In the book, Sandberg writes he got heartaches driving down Lake Shore Drive on his way to ballgames at Wrigley Field and watching families play together on the beach. Every time he drove by, the scene was harder to watch.
“I missed doing those types of things regular people get to do,” he said during a telephone interview from his Phoenix home. “When you’re locked up with a baseball schedule like I was for 17 years … it just got to the point where I had to say, ‘That’s it. That’s enough.’ “
Truth be told, Sandberg also had enough with the changing scene in baseball, the disrespect shown to some players, and the lack of respect to the game shown by younger players, who he writes are “more concerned about what suits to buy” than what pitcher they were scheduled to face that day.
He also had enough of Himes, the former Chicago GM, whom he said “ripped (the Cubs) to shreds right before my eyes.” The Cubbies, he said, “became a rudderless ship drifting through time, wasting the prime years of my career.”
“By the time Jose Vizcaino was traded in the spring of ‘94, we had only three players remaining from the day Larry Himes took over only two years before,” Sandberg writes.
What’s worse, Sandberg tells, is that Himes “was removing guys who wanted to be Cubs and replacing them with guys who didn’t seem to want to be anywhere.”
“I didn’t feel like I was part of the ballclub anymore,” he told The Republic. “Larry tore it down.”
In one chapter titled, “The Summer of Torture,” Sandberg paints a very telling portrait of Himes, now a special-assignment scout and director of Arizona operations for the club.
It has to do with Sandberg collecting his 2,000th career hit on June 3, 1993. He did it in Colorado against the expansion Rockies. After the game, Rockies General Manager Bob Gebhard sent a bottle of champagne down to the Chicago clubhouse in honor of the occasion.
But Himes, Sandberg said, “never even came down to shake my hand.”
Himes was unavailable for comment.
There are other tantalizing tales in Second to Home, like the garage Sandberg called home during his first season in the minor leagues in Helena, Mont. Then there’s his first visit to HoHoKam Park in Mesa. Ironically, the day after he and Cindy toured the facility out of curiosity, he was traded from the Phillies to the Cubs.
One of the funniest stories in the book deals with double-play partner, shortstop Shawon Dunston and a memorable at-bat against fireballer Nolan Ryan. Gene Michael, then the Cubs’ skipper, had been claiming all day that Ryan was purposely scuffing the ball. He finally yelled at Dunston to have the umpire check it out.
“Are you crazy?” Dunston said. “(Ryan) will hit me between the eyes!”
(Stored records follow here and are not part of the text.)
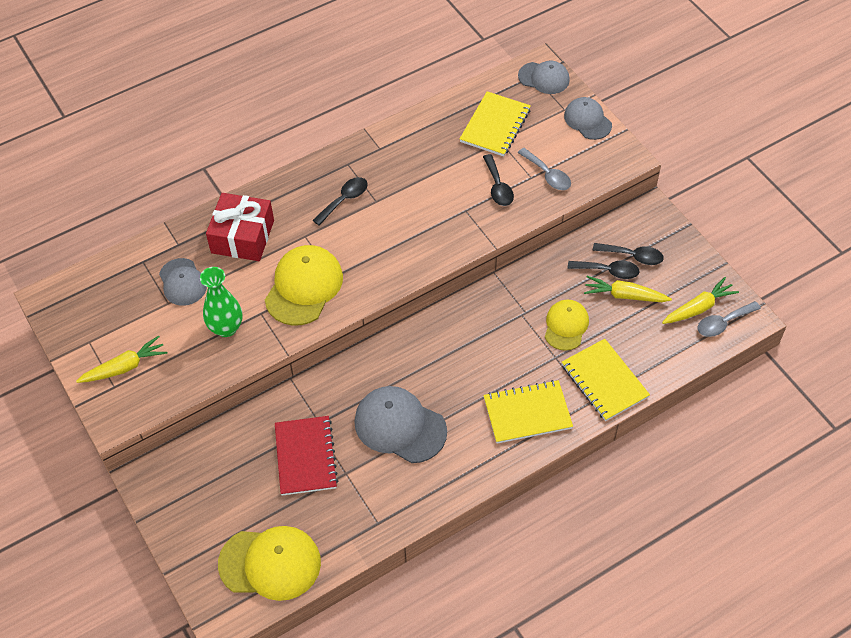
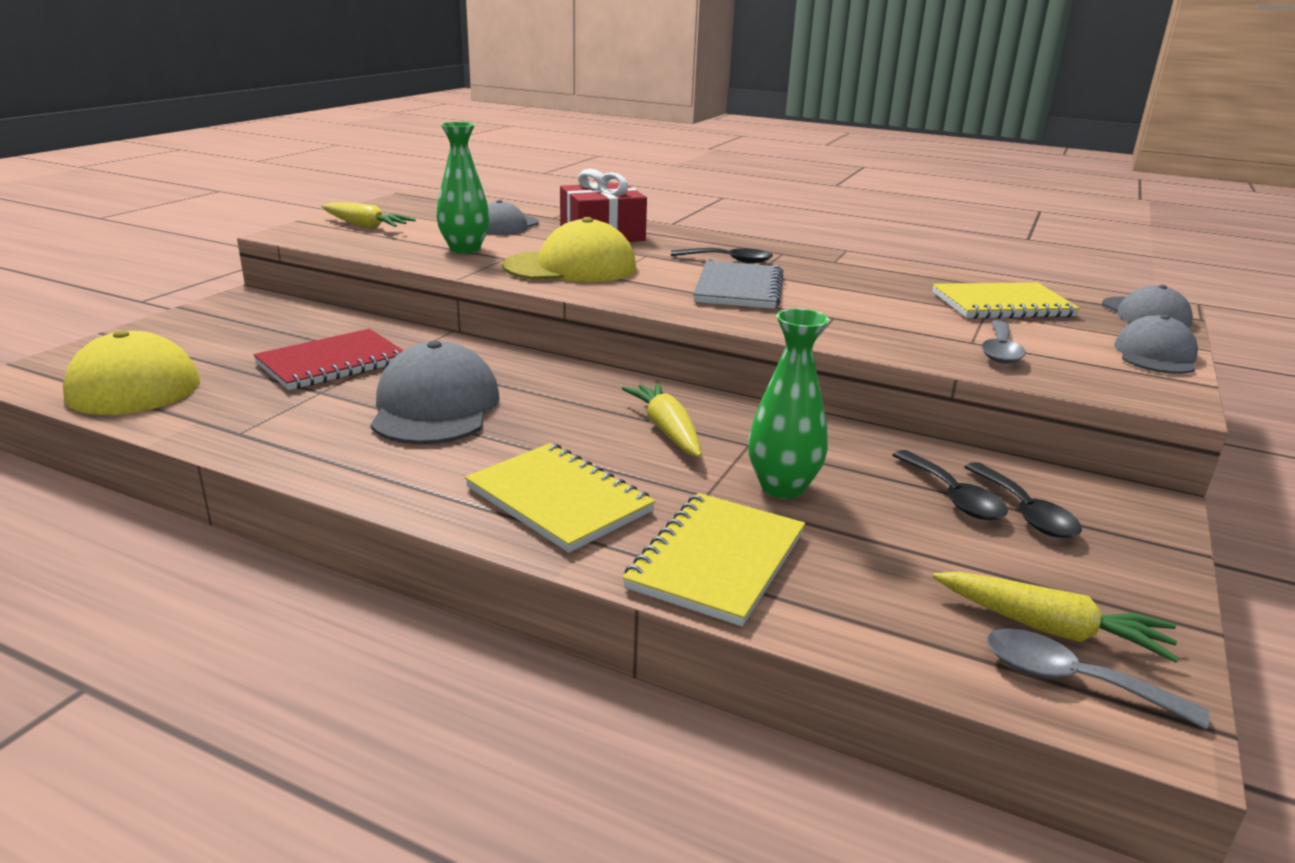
camera: 55 degrees right, 30 degrees down
(396, 225) = (739, 288): none -> grey notebook
(498, 187) = (911, 326): black spoon -> none
(566, 326) = (782, 487): yellow cap -> green vase
(624, 295) = (932, 527): yellow carrot -> yellow carrot (667, 430)

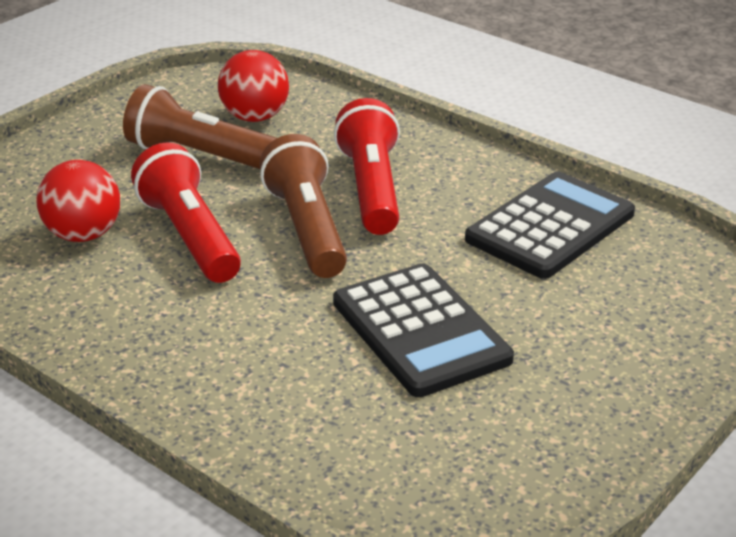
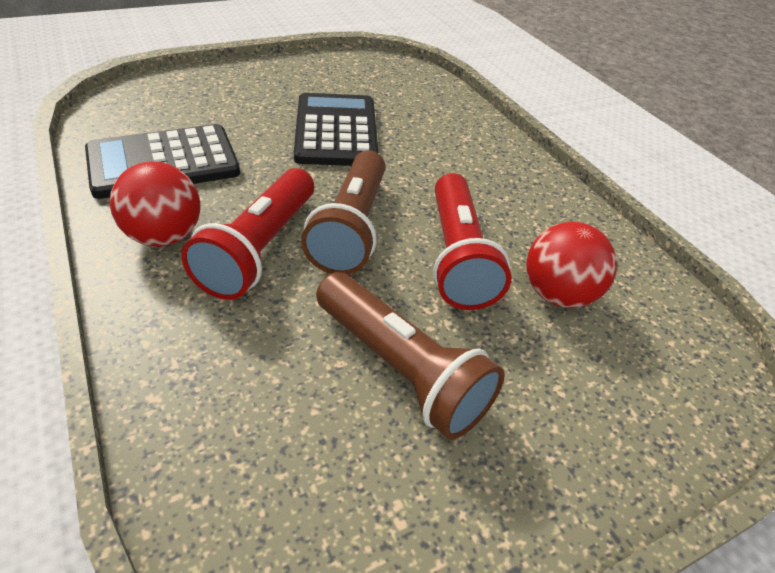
camera: 160 degrees left, 10 degrees up
(255, 117) = (292, 425): red ball -> red ball (164, 236)

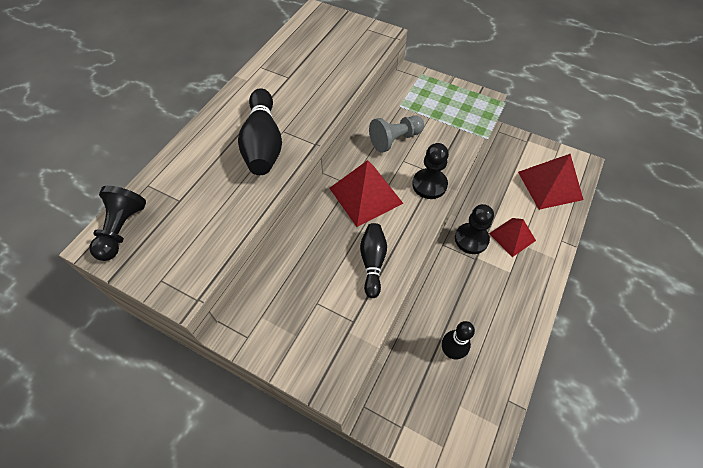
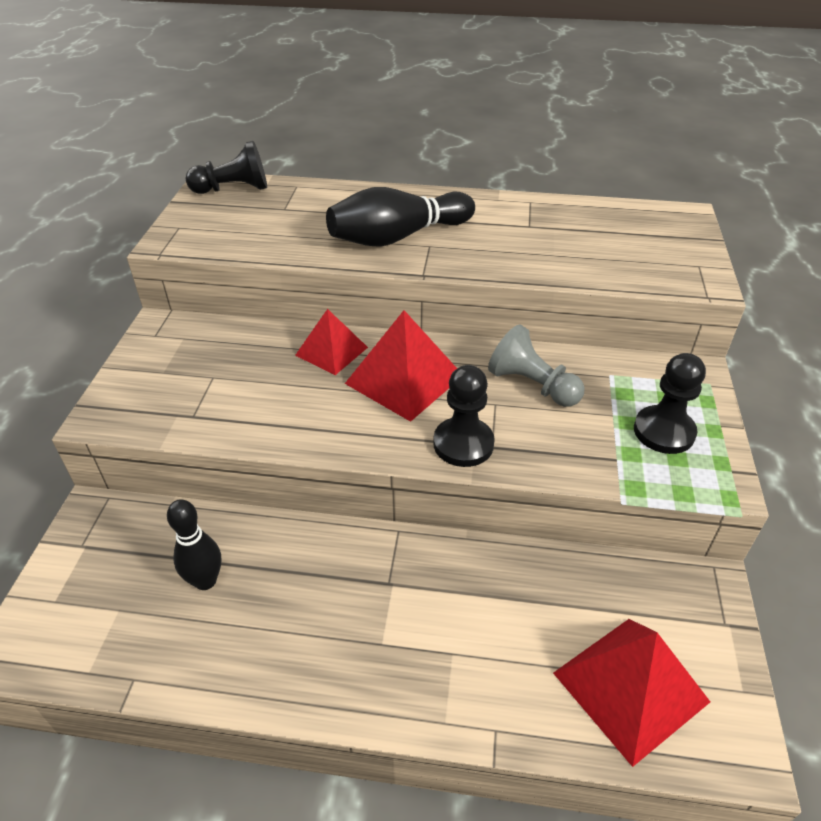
camera: 70 degrees right, 15 degrees down
(372, 262) = (291, 412): black bowling pin -> none
(471, 239) = (427, 569): black pawn -> black pawn (664, 431)
(512, 236) = (462, 633): red pyramid -> red pyramid (331, 351)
A side-splitting exchange between Dunston and Michael is then described.
Something almost as laughable, Sandberg said, is the notion that he will return to the game, a la Michael Jordan, and resume his career with the Cubs.
“No. It’s not going to happen,” he told The Republic. “I’ve still got my two kids. That’s the prime reason I retired in the first place.”
Sandberg did, however, say he wouldn’t have left the Cubs if today’s new management team had been in place then, and if the team had been winning in the summer of ‘94.
So what are his plans?
For now, he says, he will try to spend as much time as he can with Justin and Lindsey. Beyond that, the future could bring anything, perhaps even a job with the Arizona Diamondbacks, the Valley’s major league expansion team that will begin play in three years.
Toward the end of his book, Sandberg mentions that could be a possibility. He said he’s good friends with Jerry Colangelo, the Diamondbacks’ managing owner and chief executive officer.
“I love the game of baseball,” Sandberg said, “and maybe down the road I’ll get involved with the team. In what capacity, I don’t know. I’m still enjoying retirement.”